Thank you, Mr. Chairman, for your invitation to address the Senate Environment and Public Works Subcommittee on Fisheries, Wildlife, and Water, My name is Terry Cleveland. I am the Director of the Wyoming Game and Fish Department.
The Wyoming Game and Fish Department very much supports the original intent and purposes of the Endangered Species Act. However, our past experience with ESA has been that it is an unnecessarily onerous and expensive law, that listing decisions are often not supported by adequate science, and that it has not adequately promoted proactive conservation measures that could prevent the need for listings.
For example, grizzly bear management during recovery of that species has cost our Department an average of $1 million per year over the last 10 years. This includes the last several years when the bear had already met delisting criteria, but was not delisted, and therefore both the Section 9 restrictions and costs associated with them continued unnecessarily. The cost of federally-required monitoring will continue for another five years following delisting at a cost of approximately $400,000 per year. For wolves, assuming the State can agree with the level of conservation assurances required by the federal government, the cost of required monitoring following delisting is estimated at $750,000 per year, with no firm commitment by the federal government to reimburse those costs. If our Department has to absorb those costs, it will happen at the expense of other existing programs within our limited budget.
For Prebles mouse, the basic science supporting the existence of the subspecies was absent during the original listing of the mouse. Likewise, the supposed threats to the mouse’s existence were unverified. Yet the objections and input of the State and other stakeholders concerning the lack of scientific support for listing went unheeded for years. Finally, the State spent $60K to demonstrate that the mouse the Service was calling Prebles is not a valid subspecies and thus cannot be legally listed. The State and other stakeholders also spent an enormous amount of time collating the USFWS’s own data demonstrating the lack of threats for use in a delisting petition. There were similar examples of problems with inadequate information on basic science, current status, and supposed threats that ultimately removed mountain plovers and black-tailed prairie dogs from listing considerations, but only after considerable expense had already gone into planning what turned out to be unnecessary conservation efforts.
Our prediction is that, without significant changes in ESA implementation, species will continue to be listed in the future without sound science, without adequate efforts to proactively prevent listings, and without adequate State involvement. The number of listed species will simply continue to increase and exist as a regulatory club for anyone to use to influence land uses. The State actions associated with these listings will come at the cost of other State programs.
The Endangered Species Act does contain processes that allow for better implementation, as demonstrated by the proactive interstate efforts regarding the Colorado River cutthroat trout and the Bonneville cutthroat trout that were responsible for preventing those species from being listed. In these cases, a better alternative to listing was implemented.
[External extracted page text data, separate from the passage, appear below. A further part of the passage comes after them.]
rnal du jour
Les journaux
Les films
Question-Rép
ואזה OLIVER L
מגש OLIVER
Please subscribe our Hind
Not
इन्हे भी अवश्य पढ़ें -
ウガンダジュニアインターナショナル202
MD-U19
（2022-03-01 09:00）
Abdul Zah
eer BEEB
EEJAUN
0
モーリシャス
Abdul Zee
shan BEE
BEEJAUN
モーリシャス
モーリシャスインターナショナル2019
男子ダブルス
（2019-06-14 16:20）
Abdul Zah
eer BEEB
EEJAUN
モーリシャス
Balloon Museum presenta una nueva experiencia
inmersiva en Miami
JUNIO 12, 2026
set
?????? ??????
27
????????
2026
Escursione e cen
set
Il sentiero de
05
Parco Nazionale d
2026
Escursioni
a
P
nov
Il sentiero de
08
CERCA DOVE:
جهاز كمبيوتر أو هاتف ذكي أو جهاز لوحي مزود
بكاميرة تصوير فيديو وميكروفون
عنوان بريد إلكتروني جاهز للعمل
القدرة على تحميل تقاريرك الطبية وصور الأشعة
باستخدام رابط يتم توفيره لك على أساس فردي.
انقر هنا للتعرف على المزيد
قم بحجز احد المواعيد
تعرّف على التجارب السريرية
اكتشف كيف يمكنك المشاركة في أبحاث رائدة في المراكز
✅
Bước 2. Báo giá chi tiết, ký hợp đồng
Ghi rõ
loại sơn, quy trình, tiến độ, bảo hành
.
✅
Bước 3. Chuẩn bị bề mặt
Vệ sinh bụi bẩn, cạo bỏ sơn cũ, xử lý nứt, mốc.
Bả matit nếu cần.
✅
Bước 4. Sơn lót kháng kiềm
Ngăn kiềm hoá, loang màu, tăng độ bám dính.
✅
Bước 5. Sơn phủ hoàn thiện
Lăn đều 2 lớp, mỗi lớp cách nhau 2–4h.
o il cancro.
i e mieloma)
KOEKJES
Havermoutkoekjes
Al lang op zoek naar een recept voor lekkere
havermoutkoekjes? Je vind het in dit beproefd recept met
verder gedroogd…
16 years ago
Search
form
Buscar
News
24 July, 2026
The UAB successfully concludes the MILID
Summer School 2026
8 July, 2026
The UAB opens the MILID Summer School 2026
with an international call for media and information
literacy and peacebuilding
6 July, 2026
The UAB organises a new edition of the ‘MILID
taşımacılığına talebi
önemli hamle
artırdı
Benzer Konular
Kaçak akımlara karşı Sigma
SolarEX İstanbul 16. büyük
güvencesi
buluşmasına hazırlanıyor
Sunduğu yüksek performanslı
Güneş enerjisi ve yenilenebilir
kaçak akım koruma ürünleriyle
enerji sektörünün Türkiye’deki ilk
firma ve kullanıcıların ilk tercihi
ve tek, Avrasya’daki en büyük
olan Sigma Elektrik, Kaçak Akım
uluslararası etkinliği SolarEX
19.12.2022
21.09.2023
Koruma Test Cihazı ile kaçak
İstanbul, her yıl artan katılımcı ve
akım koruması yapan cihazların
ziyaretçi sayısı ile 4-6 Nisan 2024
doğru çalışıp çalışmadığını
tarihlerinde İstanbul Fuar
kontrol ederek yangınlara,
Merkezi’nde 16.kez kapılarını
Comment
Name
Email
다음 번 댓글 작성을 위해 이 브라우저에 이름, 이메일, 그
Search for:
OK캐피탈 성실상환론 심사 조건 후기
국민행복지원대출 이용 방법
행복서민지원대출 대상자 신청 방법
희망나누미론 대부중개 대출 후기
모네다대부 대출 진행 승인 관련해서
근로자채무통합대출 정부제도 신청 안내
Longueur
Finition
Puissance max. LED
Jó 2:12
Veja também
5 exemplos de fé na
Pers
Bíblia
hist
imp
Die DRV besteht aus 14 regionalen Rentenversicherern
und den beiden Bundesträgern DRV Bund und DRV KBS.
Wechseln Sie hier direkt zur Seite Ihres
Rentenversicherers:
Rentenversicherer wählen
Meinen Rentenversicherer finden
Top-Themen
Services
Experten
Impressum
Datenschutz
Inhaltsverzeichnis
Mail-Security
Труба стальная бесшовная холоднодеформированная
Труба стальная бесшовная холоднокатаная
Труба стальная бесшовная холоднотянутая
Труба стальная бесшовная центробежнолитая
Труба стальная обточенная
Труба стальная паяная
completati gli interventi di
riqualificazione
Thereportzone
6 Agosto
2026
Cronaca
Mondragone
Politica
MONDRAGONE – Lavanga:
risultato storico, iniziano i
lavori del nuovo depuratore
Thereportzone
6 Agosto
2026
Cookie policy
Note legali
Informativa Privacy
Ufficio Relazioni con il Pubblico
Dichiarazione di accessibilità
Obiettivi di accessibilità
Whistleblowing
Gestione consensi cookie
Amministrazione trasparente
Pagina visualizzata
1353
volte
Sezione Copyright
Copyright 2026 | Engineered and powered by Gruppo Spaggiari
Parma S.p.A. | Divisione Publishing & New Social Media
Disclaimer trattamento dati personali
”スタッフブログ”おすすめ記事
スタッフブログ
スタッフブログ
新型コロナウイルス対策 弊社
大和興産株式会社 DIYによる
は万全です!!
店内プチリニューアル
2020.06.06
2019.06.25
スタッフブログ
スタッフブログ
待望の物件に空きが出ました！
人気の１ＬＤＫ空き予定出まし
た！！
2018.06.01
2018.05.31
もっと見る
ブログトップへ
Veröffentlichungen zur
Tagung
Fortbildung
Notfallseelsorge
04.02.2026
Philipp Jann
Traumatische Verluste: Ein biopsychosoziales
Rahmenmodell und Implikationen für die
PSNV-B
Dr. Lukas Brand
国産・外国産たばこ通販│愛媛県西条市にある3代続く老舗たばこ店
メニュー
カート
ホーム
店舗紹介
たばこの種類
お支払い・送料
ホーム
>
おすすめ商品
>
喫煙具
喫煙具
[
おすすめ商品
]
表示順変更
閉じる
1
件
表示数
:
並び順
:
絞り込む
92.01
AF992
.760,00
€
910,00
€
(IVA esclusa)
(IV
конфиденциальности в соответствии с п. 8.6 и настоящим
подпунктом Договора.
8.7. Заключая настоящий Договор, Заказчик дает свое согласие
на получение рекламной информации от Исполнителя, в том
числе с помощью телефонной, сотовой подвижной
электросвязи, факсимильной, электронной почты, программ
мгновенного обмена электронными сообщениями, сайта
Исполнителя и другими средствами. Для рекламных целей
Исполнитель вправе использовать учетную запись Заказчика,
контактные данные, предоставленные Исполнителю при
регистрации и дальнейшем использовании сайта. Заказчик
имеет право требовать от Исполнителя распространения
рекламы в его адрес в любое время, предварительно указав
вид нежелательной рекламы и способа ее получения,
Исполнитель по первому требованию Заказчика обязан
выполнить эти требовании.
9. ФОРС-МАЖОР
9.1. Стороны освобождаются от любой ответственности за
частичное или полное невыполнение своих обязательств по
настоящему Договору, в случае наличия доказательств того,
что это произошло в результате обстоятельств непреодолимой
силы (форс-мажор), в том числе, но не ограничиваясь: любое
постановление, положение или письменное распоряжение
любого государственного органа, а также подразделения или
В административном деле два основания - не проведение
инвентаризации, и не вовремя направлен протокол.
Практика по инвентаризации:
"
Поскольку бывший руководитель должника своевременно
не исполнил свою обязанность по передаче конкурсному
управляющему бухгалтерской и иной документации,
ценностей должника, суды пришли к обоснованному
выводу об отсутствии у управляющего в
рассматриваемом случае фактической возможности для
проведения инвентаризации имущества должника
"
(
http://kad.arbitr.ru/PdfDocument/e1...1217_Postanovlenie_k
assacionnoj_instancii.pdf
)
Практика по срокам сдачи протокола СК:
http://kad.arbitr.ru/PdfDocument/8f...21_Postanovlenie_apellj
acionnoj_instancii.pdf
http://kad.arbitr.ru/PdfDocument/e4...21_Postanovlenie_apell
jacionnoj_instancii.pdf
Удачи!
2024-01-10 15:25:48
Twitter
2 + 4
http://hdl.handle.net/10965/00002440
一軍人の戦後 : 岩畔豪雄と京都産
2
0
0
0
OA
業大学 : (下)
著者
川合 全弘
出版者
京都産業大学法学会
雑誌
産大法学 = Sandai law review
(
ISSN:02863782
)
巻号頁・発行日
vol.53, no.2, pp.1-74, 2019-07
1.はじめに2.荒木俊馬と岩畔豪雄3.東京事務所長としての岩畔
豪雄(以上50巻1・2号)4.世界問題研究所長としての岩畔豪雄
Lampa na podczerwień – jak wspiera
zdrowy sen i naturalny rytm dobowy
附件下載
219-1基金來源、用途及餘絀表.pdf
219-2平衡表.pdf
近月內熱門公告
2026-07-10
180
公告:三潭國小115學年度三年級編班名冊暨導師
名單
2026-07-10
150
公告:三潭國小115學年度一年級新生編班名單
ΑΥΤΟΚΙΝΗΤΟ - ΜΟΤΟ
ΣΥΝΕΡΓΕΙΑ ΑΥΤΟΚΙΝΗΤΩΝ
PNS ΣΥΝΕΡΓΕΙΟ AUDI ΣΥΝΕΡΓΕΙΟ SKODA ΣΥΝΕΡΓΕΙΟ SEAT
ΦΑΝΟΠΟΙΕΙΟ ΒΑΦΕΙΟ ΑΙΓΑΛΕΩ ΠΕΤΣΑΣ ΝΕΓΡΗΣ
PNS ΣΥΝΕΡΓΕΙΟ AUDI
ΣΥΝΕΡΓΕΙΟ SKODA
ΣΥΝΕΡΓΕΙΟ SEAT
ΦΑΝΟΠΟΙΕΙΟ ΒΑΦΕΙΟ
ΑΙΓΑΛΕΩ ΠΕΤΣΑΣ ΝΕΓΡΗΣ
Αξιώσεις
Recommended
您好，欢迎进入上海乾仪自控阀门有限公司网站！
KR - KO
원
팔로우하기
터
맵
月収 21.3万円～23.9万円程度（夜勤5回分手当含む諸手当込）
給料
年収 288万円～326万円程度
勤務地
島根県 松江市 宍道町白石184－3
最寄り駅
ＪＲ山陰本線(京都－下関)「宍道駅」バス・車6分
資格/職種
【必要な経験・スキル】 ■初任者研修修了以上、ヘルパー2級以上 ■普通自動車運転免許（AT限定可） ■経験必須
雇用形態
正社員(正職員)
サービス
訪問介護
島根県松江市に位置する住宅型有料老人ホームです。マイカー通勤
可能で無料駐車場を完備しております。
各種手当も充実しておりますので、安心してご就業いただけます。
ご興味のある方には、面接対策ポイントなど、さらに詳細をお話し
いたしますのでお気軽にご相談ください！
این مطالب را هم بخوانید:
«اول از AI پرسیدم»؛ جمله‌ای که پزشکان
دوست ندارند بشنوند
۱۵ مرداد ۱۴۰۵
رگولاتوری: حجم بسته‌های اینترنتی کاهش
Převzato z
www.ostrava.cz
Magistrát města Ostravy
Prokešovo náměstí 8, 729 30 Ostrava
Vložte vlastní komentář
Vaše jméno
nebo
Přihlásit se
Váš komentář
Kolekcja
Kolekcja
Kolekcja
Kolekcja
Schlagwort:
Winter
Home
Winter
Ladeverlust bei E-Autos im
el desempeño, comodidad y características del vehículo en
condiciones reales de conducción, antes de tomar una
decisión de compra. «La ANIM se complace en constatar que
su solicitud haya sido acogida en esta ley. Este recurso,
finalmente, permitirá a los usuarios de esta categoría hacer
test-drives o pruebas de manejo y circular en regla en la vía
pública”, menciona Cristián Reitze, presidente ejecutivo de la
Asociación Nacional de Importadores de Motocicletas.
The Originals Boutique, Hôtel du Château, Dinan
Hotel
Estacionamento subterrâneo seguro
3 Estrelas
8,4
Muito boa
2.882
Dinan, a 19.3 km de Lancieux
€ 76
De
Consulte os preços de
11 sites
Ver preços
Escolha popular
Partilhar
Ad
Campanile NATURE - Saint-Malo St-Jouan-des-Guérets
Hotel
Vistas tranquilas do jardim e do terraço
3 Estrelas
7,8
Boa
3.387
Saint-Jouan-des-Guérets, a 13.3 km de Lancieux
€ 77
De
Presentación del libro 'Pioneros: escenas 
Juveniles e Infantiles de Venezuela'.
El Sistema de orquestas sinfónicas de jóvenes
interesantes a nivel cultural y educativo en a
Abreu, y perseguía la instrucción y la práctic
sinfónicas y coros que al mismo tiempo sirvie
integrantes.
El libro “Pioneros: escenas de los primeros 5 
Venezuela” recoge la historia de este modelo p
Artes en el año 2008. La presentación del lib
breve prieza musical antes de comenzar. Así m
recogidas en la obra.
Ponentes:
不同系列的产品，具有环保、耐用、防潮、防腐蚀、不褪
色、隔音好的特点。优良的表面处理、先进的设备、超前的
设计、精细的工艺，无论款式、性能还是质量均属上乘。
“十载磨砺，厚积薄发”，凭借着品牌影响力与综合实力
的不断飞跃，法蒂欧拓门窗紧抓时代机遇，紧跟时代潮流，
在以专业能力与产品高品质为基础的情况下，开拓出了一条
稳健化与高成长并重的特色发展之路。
The current PECE policy is an excellent example of an ESA process that can be used to great advantage in dealing with species of concern prior to invoking the full legal force of ESA. There are also existing policies within ESA that call for increased collaboration with State agencies regarding consideration of ESA actions, and if properly implemented, these could dramatically improve ESA process. These processes and policies need to be emphasized.
Our recommendations for improving ESA include:
· State wildlife agencies as equal partners in judging the science used in ESA decisions at each step of the listing and delisting processes, and in formulating species management actions for those decisions that already rely heavily on state agencies to implement. This would assure better working relationships with states, and would add the credibility of an on-the-ground management agency with local experience to the current system of relying only on a federal regulatory agency for decision-making.
· There should be an increased focus on proactive efforts to prevent listings. For example, with the sage grouse, the considerable proactive conservation efforts currently being formulated must be recognized and supported by the Fish and Wildlife Service as more beneficial to the species than a listing would be, as was the case for the Colorado River and Bonneville cutthroat trout proactive efforts.
· The ESA Section 10 program with its “no surprises” policies, and an ecosystem conservation approach of simultaneously benefiting groups of species, should both be emphasized. These efforts would, in total, encourage proactive ESA work, demonstrate obvious benefits to the State and private landowners of implementing that work, and provide benefits to large groups of species instead of one species at a time.
· Most critically, increased federal funding is needed to support State work. ESA is a national law and well supported in principle by the American people, and it is fitting that federal funding is used to support it.
Mr. Chairman and the Committee; Thank you. We appreciate the opportunity to share our thoughts. That concludes my testimony today. I would be pleased to answer any questions you may have.